Les mots chéris des médias et des politiques (23)

Á la niche !

 

Alors qu’aujourd’hui pratiquement plus un seul chien ne couche dans une niche, une vraie, une en bois, ce mot est employé à plusieurs sauces, encore une fois par l’entremise des Anglo-Saxons.

 

Á tout seigneur, tout honneur, la finance s’est emparée de ce mot mignon au profit du marché. Je cite le site “ Définitions Marketing ” : « Un marché de niche est un marché très étroit correspondant à un produit ou service très spécialisé. Le fait de viser un marché de niche permet souvent d'être confronté à une concurrence moins forte et à un potentiel de marges plus élevées, mais les volumes de ventes potentiels sont naturellement plus faibles et limités. Le caractère de niche de marché est une notion très relative selon les contextes. Un marché de niche peut être de quelques centaines de milliers d'euros ou de quelques millions, voire dizaines de millions d'€, si on se trouve dans le domaine du marché automobile. »

 

Ne cherchez pas : cela vient d’outre-Manche et Atlantique avec l’expression “ niche market ”. Cette expression implique fatalement un certain élitisme, une offre spécifique adressée à un public ciblé, de choix, restreint. « Niche market » est le contraire de « mass market ».

 

Selon Le Robert, le mot niche est né au XIIIe siècle comme déverbal de nicher.

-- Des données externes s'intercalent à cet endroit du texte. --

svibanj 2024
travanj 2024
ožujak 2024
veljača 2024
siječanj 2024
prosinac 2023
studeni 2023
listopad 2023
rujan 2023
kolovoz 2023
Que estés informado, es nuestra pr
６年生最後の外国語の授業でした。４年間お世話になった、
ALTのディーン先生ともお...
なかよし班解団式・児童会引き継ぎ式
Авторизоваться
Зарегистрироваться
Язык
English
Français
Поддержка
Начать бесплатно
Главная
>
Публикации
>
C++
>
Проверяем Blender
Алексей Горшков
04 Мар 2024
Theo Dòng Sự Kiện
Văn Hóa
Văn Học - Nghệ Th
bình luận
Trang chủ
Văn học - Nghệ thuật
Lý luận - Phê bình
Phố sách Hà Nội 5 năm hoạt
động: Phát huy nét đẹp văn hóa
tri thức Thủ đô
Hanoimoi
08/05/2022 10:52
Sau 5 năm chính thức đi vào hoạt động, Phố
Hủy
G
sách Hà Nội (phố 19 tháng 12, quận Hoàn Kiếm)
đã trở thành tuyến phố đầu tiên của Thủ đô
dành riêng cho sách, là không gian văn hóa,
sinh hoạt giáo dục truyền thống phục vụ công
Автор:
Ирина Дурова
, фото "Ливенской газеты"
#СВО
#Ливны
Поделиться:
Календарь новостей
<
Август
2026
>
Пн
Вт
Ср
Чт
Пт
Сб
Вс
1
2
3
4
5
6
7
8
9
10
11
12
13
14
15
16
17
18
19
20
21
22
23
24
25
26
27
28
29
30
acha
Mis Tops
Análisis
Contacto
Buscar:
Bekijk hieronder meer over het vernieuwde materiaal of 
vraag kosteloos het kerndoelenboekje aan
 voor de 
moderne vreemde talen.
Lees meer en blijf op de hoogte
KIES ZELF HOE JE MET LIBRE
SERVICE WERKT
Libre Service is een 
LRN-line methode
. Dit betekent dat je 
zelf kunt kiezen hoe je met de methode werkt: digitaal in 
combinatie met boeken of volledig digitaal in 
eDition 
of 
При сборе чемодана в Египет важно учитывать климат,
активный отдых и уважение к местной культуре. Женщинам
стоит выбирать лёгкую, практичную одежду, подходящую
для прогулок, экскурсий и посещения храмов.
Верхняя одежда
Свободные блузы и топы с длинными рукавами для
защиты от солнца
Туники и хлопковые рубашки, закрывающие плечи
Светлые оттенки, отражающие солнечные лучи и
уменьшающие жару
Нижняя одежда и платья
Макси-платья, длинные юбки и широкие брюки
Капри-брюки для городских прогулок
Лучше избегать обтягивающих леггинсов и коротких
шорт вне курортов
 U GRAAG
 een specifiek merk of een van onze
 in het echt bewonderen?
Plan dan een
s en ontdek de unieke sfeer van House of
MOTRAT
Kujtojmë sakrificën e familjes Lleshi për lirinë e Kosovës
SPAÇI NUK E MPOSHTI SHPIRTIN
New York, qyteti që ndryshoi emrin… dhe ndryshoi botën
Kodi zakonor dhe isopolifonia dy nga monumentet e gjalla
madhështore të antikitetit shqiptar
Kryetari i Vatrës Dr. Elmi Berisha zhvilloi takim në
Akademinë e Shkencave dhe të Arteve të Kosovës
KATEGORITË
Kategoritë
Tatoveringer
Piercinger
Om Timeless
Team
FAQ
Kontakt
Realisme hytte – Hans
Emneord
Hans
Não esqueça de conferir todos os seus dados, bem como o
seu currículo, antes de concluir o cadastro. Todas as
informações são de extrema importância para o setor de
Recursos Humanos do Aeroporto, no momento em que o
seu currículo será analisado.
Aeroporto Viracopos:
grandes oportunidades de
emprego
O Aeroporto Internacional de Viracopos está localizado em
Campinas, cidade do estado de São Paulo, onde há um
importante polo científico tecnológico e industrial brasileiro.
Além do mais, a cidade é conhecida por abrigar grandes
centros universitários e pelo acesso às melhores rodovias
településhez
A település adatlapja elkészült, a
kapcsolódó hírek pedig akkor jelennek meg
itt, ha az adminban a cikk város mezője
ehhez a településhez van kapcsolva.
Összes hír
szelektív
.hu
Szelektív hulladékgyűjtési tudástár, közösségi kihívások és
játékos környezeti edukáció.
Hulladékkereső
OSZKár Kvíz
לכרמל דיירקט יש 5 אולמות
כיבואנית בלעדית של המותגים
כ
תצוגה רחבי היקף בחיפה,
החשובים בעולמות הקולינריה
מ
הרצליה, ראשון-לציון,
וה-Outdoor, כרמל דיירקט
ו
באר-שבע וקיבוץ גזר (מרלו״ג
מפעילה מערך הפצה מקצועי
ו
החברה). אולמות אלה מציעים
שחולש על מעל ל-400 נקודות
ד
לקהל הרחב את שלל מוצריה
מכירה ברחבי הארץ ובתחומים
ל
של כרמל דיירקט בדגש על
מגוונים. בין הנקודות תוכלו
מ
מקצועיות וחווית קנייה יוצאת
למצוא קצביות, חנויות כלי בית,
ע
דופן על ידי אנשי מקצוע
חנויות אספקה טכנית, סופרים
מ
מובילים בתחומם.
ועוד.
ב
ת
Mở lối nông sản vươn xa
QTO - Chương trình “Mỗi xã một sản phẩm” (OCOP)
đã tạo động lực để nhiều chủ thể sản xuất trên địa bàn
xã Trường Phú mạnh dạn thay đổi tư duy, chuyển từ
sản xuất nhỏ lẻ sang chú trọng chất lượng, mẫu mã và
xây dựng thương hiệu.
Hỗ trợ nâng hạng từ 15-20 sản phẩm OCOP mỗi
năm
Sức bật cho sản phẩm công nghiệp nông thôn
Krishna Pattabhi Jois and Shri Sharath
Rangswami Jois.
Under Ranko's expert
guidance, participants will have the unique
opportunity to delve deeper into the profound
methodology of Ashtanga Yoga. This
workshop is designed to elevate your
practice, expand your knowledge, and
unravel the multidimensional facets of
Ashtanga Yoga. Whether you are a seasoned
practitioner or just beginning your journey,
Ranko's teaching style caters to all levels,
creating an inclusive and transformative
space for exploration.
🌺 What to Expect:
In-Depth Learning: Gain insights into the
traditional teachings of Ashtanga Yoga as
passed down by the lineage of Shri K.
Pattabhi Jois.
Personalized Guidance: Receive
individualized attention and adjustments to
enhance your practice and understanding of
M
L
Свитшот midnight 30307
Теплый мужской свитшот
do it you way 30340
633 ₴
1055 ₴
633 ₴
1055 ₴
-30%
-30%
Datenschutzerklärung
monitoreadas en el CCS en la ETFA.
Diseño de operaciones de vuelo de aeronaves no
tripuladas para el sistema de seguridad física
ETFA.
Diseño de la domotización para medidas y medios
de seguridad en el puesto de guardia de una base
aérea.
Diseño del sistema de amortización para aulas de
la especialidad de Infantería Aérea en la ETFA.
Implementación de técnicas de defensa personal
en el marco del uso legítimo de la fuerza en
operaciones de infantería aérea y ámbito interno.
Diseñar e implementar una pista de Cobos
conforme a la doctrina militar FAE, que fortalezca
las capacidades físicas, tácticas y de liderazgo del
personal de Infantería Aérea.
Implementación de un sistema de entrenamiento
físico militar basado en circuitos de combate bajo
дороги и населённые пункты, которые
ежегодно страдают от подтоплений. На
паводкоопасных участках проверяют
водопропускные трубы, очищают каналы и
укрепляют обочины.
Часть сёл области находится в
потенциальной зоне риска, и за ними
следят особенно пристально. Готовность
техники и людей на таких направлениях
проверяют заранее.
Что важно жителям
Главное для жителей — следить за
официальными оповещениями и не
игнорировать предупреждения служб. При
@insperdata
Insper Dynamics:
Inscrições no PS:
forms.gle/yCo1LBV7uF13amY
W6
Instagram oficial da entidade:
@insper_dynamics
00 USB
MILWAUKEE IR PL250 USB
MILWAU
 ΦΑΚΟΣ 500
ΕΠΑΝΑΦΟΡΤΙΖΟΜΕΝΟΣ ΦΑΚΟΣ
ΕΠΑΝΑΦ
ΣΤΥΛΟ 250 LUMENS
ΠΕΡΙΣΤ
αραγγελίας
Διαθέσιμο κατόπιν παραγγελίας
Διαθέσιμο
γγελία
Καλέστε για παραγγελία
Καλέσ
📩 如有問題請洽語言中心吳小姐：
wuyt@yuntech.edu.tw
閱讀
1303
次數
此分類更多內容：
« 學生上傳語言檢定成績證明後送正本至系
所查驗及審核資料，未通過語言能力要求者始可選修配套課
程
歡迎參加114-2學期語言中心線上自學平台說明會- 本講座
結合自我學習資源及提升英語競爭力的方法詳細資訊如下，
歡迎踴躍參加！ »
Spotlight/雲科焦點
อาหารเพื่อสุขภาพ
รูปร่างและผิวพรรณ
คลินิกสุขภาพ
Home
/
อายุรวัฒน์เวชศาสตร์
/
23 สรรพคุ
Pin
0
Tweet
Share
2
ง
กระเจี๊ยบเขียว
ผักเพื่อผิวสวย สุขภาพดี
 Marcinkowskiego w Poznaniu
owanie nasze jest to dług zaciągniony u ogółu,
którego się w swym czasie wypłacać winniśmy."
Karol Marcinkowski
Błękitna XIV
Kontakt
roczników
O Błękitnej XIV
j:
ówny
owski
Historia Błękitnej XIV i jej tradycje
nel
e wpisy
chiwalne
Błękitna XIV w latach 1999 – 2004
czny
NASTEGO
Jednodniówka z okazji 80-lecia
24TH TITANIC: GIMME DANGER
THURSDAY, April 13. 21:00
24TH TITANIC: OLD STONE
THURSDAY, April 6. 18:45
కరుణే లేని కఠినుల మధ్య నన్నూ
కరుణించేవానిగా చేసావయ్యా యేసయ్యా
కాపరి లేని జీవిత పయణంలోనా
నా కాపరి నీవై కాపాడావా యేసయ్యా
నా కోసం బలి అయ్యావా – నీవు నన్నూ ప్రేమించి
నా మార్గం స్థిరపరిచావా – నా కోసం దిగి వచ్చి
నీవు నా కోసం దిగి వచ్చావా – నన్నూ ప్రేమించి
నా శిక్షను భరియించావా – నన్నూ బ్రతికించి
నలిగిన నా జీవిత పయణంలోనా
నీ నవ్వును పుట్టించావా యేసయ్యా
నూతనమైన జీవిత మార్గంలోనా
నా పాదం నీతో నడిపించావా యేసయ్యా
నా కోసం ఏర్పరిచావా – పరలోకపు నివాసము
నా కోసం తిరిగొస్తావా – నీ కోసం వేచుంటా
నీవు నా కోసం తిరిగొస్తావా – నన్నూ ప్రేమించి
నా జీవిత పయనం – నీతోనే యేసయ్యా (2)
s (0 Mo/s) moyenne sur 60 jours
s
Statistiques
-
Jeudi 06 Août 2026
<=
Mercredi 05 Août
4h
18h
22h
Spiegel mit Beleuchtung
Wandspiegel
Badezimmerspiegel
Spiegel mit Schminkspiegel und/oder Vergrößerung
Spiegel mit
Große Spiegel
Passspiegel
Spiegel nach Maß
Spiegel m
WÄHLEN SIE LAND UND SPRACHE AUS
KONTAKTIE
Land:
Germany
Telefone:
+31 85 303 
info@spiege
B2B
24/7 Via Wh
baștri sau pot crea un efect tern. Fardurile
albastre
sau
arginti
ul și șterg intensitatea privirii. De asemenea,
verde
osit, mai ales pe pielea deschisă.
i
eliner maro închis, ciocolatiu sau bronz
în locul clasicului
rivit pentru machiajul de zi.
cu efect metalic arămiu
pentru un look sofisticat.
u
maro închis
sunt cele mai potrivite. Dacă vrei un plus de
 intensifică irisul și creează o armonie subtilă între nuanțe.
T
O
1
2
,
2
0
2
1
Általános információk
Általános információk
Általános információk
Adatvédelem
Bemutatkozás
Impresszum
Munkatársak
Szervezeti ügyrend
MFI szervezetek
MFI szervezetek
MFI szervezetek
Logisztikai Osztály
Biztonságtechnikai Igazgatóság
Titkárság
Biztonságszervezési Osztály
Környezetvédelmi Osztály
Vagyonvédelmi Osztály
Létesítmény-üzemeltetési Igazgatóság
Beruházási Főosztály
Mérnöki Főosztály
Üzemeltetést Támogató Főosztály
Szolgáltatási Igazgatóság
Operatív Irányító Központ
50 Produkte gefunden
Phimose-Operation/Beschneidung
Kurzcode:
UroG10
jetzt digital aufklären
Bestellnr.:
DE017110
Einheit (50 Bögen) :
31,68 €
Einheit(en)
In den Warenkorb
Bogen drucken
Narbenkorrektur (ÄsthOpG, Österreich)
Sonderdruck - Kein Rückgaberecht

Faire des niches, c’était se moquer d’un niais. Et puis, au XIVe siècle, est apparu le sens d’un enfoncement pratiqué dans une paroi pour y installer un objet décoratif, comme une statut ou un vase. Au XVIIe est apparu l’abri pour chiens puis, par extension, un abri pour humains. La niche fiscale date de la première moitié du XXe siècle.

 

Les Anglais nous ont emprunté le mot niche, sans le transformer, et le prononcent un peu comme quand nous disons « Nietzsche ».

 

Dès lors, labellisé English, il a été utilisé dans d’autres contextes. On parle de « niche écologique » qui définit à la fois un écosystème et les conditions de vie de cette écosystème. Tout étudiant de première année de gestion connaît les « niches fiscales » qui permettent de truander légalement le fisc, donc les citoyens. Ce que le riche contribuable ayant investi dans la production cinématographique ne paye pas, c’est vous qui le payerez. Et moi. Il existe environ 500 de ces niches en France, les plus célèbres étant le crédit d’impôt en faveur de la compétitivité et de l’emploi (CICE) et le Crédit d’impôt en faveur de la recherche. Et puis, il y en a eu de folkloriques comme celle qui favorisait les fabricants de pipes du Jura, mise au point par Edgar Faure. Quelques autres ici et ici.